In the copy, include no images. Reproduce the entries exactly.

===== Provided entries =====

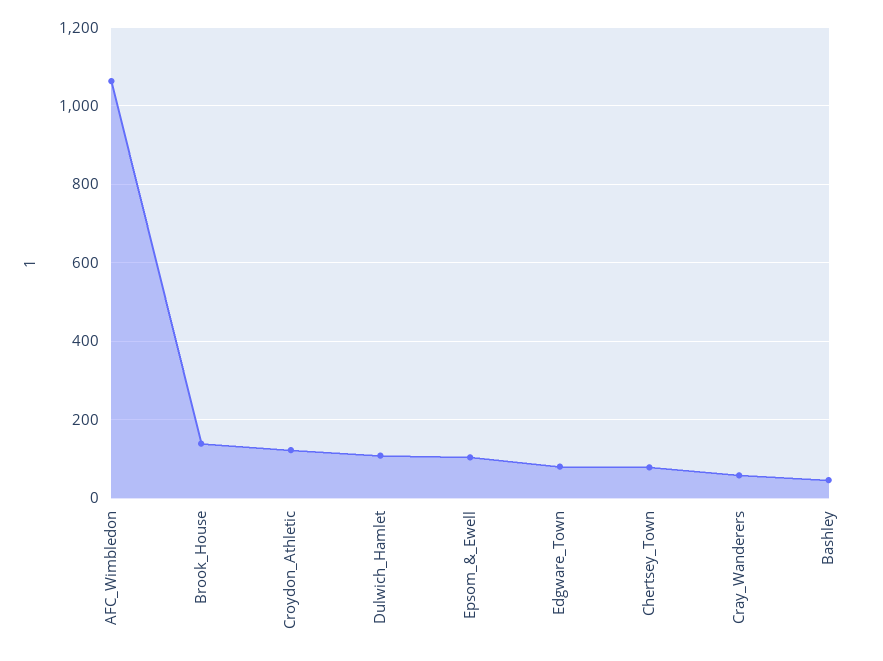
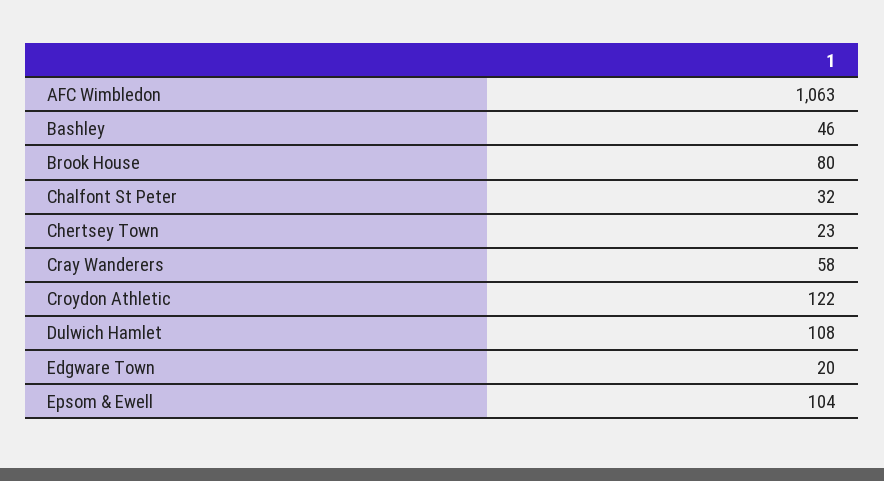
  {
    "AFC_Wimbledon": 1063,
-   "Brook_House": 140,
+   "Brook_House": 80,
    "Croydon_Athletic": 122,
    "Dulwich_Hamlet": 108,
    "Epsom_&_Ewell": 104,
-   "Edgware_Town": 80,
+   "Edgware_Town": 20,
-   "Chertsey_Town": 80,
+   "Chertsey_Town": 23,
    "Cray_Wanderers": 58,
-   "Bashley": 46
+   "Bashley": 46,
+   "Chalfont St Peter": 32
  }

=====

**Output of the task:**
  {
    "AFC_Wimbledon": 1063,
-   "Brook_House": 140,
+   "Brook_House": 80,
    "Croydon_Athletic": 122,
    "Dulwich_Hamlet": 108,
    "Epsom_&_Ewell": 104,
-   "Edgware_Town": 80,
+   "Edgware_Town": 20,
-   "Chertsey_Town": 80,
+   "Chertsey_Town": 23,
    "Cray_Wanderers": 58,
-   "Bashley": 46
+   "Bashley": 46,
+   "Chalfont St Peter": 32
  }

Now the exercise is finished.